EBQ:Prehospital Hypoxia in Brain Trauma
The goals of this study were to determine the incidence and duration of hypotension (SBP <90) and hypoxia (SpO2<92%) in the prehospital setting in patients with potentially survivable brain injuries, and to prospectively examine the association of these secondary insults with mortality and disability at hospital discharge.
Secondary insults after TBI are common, and these insults are associated with disability.
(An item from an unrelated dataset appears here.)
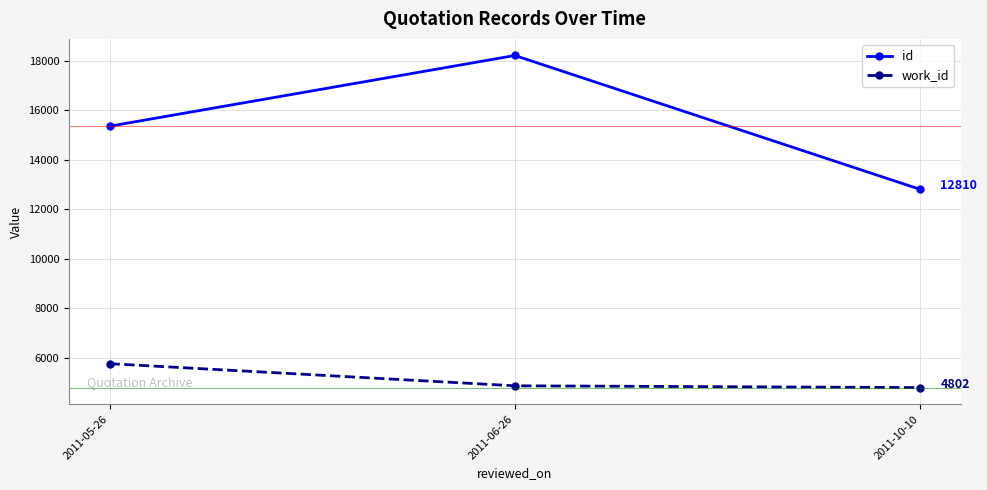

Reading left to right, what are all the values shown in this chart?

id: 2011-05-26=15362	2011-06-26=18220	2011-10-10=12810
work_id: 2011-05-26=5767	2011-06-26=4873	2011-10-10=4802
Hypoxia in the prehospital setting significantly increases the odds of mortality after brain injury controlled for multiple variables.
Prospective cohort study
150 trauma patients undergoing helicopter transport to 4 Level I trauma centers during a 2 year period identified by flight nurses or paramedics as having a suspected head injury.
Inclusion criteria were
- Diagnosis of acute traumatic brain injury confirmed by CT, operative findings, or autopsy findings
- Head Abbreviated Injury Scale (AIS) score of greater than or equal to 3 or Glasgow Coma Scale (GCS) score of less than or equal to 12 within the first 24 hours of admission (not influenced by alcohol intoxication, sedatives, or muscle relaxants).
- no abnormal intracranial findings on the patient’s CT scan
- determination of a nonsurvivable injury (based on an AIS score of 6 for any body region)
- death in less than 12 hours after injury
Mortality: Overall mortality was 23.3%. Mortality for patients with prehospital secondary insults was 28% compared with 20% for those without.
Disability Rating Scale (DRS) (range, 0–29) and length of hospital stay (LOS)
Patients with prehospital episodes of hypoxia and/or hypotension have a greater degree of disability at discharge and require longer hospital stays compared with those without secondary insults.
Univariate analysis with independent variables included were age, sex, mechanism of injury, GCS score, ISS score, AIS score, field resuscitation and intubation, transport time and distance, CT Marshall score, presence of lung injury (defined as lung AIS score >3), presence of multiple trauma (defined as an AIS score >3 for two or more body regions or organs), and surgical procedure (craniotomy vs. noncraniotomy) performed after hospitalization.
The independent variables that were identified as affecting mortality were: hypoxia, older age, lower GCS score, Marshall score, head AIS score, and multiple traumatic injuries significantly affected mortality.
Multivariate analysis accounting for the above independent variables showed that hypoxia was an independent predictor of mortality (OR 2.66, p 0.05). Age >65 years and GCS score <8 were also significant predictors of mortality in multivariate analysis, but hypotension was not.
This study excluded those who died within 12hours after injury, perhaps those with the most lethal injuries. Interestingly, most previous data found that hypotension and not hypoxia (the reverse findings of this paper) was linked with increased mortality in TBI. The authors suggest that the exclusion of these high lethality injuries could explain for this discrepancy.